ASSIGNED TASK »
Your task is to copy each line in the listing that includes the word "measuring".

* * *

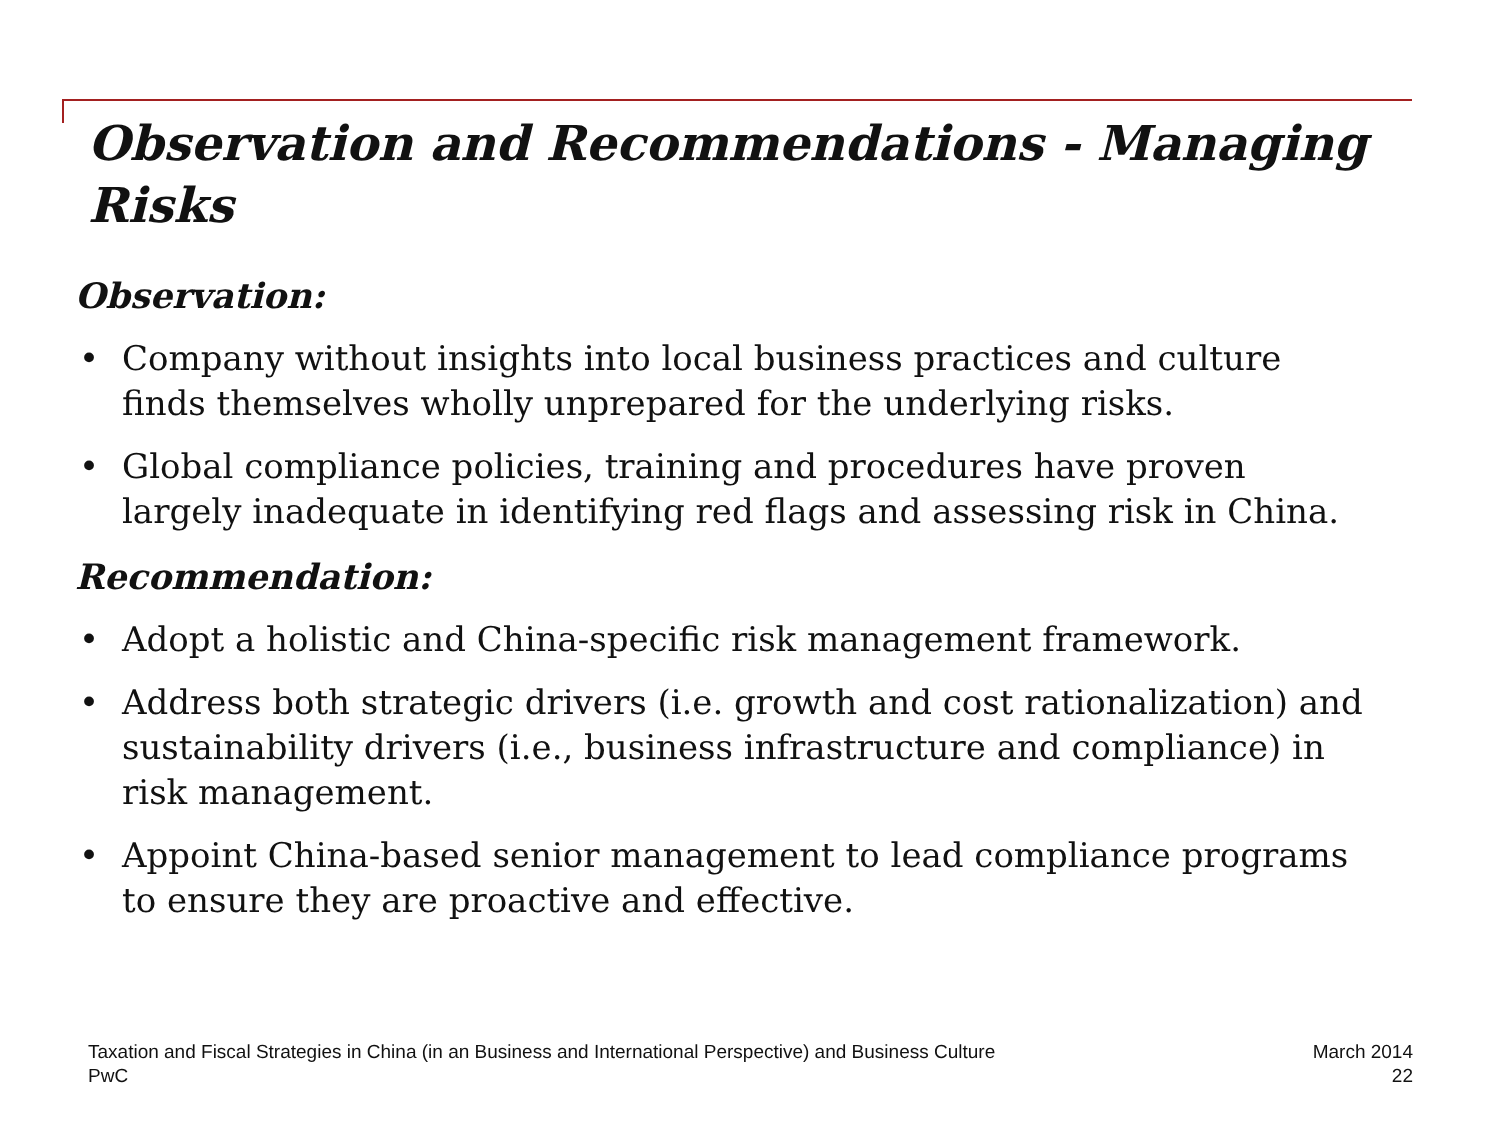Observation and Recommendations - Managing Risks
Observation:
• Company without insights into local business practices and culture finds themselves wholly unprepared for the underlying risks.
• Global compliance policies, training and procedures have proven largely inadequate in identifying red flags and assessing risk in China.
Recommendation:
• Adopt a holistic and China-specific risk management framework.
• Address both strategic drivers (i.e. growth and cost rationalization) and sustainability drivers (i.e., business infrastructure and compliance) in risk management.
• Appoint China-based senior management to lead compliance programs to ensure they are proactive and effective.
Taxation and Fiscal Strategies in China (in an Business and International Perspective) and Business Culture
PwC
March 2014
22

* * *

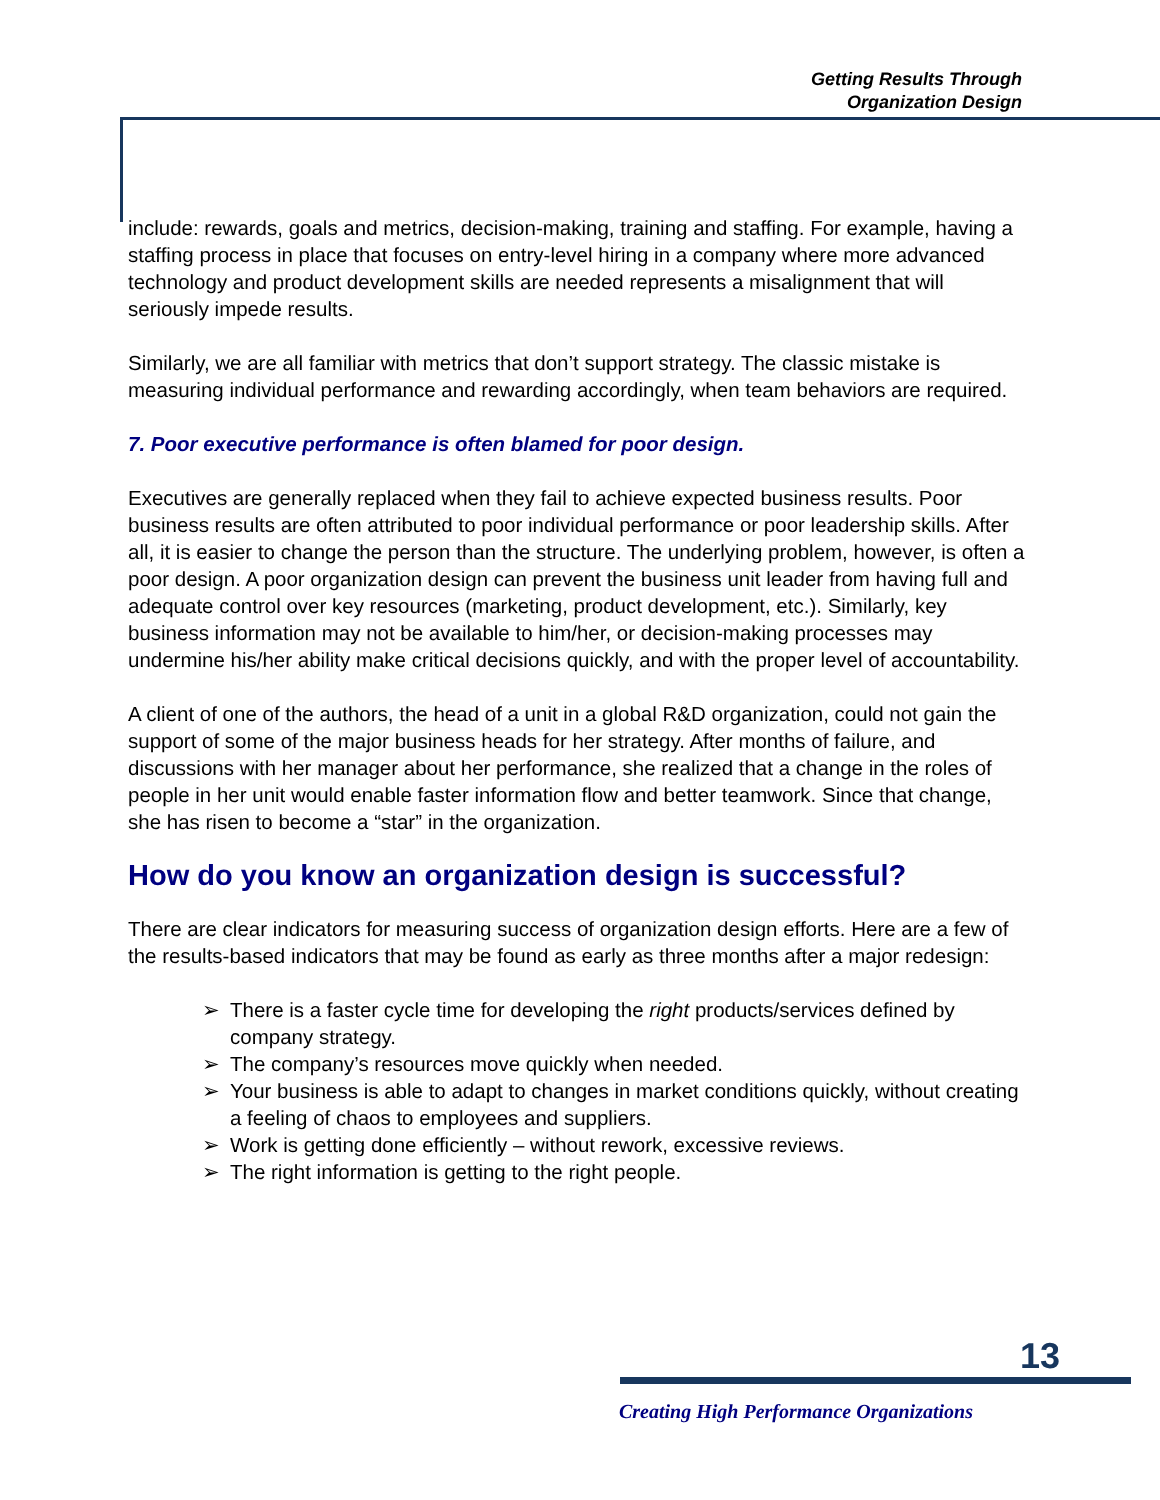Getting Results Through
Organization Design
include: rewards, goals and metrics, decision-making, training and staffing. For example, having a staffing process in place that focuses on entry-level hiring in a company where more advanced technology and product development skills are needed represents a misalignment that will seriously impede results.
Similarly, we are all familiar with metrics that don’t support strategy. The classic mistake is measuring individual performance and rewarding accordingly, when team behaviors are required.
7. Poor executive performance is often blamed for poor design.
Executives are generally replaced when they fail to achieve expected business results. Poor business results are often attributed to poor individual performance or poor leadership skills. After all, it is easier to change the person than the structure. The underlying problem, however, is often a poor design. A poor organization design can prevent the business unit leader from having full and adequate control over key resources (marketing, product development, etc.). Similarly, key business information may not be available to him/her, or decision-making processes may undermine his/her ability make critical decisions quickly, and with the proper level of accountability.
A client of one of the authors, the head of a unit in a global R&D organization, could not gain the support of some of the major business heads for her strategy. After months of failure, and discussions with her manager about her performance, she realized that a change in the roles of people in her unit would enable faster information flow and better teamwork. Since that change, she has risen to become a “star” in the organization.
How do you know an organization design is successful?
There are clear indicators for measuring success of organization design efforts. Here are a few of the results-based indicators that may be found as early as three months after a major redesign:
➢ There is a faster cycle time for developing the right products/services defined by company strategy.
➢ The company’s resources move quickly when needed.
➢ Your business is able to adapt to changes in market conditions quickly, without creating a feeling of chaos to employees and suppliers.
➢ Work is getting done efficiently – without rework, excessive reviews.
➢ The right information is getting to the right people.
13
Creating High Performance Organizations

* * *

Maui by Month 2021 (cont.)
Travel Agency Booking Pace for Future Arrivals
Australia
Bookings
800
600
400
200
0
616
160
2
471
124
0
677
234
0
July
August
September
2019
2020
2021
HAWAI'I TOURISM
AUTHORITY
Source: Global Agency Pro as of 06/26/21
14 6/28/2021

* * *

RESULT »
Similarly, we are all familiar with metrics that don’t support strategy. The classic mistake is measuring individual performance and rewarding accordingly, when team behaviors are required.
There are clear indicators for measuring success of organization design efforts. Here are a few of the results-based indicators that may be found as early as three months after a major redesign:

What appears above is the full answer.